(Human keypoint data)
:::

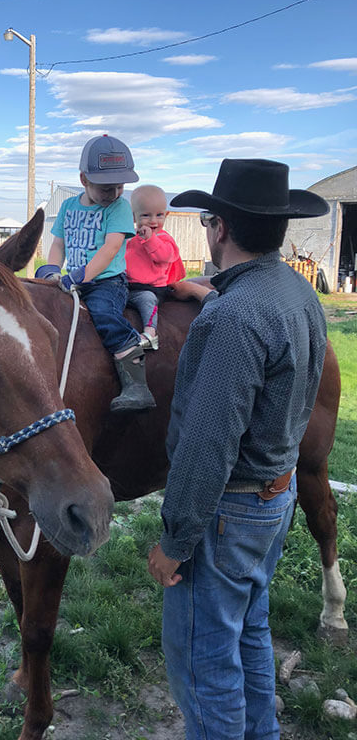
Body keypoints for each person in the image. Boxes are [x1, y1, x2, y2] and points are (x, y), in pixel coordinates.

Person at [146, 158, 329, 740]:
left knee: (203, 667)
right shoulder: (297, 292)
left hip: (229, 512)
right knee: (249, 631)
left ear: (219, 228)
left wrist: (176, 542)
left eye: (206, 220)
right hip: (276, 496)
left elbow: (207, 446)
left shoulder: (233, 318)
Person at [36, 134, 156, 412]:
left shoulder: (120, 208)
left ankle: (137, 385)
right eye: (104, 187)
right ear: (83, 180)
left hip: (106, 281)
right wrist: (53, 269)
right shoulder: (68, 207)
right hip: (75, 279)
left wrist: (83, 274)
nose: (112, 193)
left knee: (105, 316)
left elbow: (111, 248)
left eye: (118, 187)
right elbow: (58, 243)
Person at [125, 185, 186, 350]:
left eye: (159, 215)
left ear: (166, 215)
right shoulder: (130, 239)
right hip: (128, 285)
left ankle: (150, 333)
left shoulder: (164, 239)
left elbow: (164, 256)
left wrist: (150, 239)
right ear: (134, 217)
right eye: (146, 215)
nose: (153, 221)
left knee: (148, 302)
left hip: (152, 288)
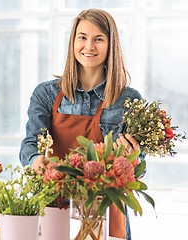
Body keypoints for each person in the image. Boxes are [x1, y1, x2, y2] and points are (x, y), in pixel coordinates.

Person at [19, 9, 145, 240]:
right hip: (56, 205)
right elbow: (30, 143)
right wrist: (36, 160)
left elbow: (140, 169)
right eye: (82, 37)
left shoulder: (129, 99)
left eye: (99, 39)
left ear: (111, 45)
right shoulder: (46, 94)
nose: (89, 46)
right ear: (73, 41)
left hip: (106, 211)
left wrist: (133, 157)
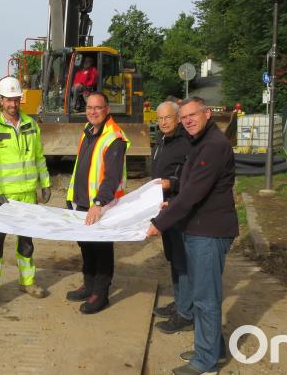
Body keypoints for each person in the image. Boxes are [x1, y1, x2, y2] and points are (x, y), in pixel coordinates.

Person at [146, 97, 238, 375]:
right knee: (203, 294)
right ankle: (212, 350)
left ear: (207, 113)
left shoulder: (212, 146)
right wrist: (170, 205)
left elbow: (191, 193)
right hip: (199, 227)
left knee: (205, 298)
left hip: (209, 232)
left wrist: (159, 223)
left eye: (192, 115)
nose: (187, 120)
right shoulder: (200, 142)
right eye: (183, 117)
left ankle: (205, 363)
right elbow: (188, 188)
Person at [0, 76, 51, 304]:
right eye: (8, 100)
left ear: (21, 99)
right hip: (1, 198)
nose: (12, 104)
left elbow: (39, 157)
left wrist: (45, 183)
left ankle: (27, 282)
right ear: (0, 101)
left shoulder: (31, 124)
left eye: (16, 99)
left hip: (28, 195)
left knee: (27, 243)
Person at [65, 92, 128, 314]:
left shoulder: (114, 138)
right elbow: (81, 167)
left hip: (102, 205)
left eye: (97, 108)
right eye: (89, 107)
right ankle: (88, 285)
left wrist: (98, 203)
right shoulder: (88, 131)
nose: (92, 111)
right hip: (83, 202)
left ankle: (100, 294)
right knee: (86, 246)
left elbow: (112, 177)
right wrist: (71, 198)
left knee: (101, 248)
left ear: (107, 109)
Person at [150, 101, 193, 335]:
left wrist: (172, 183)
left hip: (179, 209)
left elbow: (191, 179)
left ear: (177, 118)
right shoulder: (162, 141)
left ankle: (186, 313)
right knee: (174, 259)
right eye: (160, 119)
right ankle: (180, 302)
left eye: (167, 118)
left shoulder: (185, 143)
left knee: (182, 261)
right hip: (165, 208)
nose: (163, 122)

:::

Where does "wrist" appear in the records above? Copy each line that holds it.

left wrist: (176, 542)
right wrist: (53, 269)
left wrist: (83, 274)
left wrist: (150, 239)
right wrist: (36, 160)
left wrist: (133, 157)
right wrist: (170, 205)
left wrist: (159, 223)
left wrist: (45, 183)
left wrist: (98, 203)
right wrist: (71, 198)
left wrist: (172, 183)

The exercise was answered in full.